▸ WHAT THIS TASK INVOLVES: Your answer should consist only of the lines from the line containing "並成功喚醒存活的德魯伊瓦特" through the last line below, each repeated exactly.

▸ EXERCISE DATA:
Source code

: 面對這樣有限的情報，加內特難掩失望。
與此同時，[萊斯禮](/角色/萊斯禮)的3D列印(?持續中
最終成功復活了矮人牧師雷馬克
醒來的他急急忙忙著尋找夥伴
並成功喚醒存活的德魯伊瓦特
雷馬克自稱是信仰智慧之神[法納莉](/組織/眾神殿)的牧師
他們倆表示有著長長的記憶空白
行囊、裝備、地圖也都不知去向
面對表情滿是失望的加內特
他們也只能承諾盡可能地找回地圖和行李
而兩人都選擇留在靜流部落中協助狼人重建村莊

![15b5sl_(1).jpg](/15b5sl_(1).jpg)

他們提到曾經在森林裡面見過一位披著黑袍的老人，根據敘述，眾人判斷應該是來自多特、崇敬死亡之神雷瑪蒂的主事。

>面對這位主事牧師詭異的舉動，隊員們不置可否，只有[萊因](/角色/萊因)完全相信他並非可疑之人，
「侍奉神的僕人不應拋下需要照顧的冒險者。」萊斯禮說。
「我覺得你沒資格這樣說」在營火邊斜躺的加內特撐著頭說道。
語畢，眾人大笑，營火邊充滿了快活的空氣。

▸ RESPONSE TO THIS EXERCISE:
並成功喚醒存活的德魯伊瓦特
雷馬克自稱是信仰智慧之神[法納莉](/組織/眾神殿)的牧師
他們倆表示有著長長的記憶空白
行囊、裝備、地圖也都不知去向
面對表情滿是失望的加內特
他們也只能承諾盡可能地找回地圖和行李
而兩人都選擇留在靜流部落中協助狼人重建村莊

![15b5sl_(1).jpg](/15b5sl_(1).jpg)

他們提到曾經在森林裡面見過一位披著黑袍的老人，根據敘述，眾人判斷應該是來自多特、崇敬死亡之神雷瑪蒂的主事。

>面對這位主事牧師詭異的舉動，隊員們不置可否，只有[萊因](/角色/萊因)完全相信他並非可疑之人，
「侍奉神的僕人不應拋下需要照顧的冒險者。」萊斯禮說。
「我覺得你沒資格這樣說」在營火邊斜躺的加內特撐著頭說道。
語畢，眾人大笑，營火邊充滿了快活的空氣。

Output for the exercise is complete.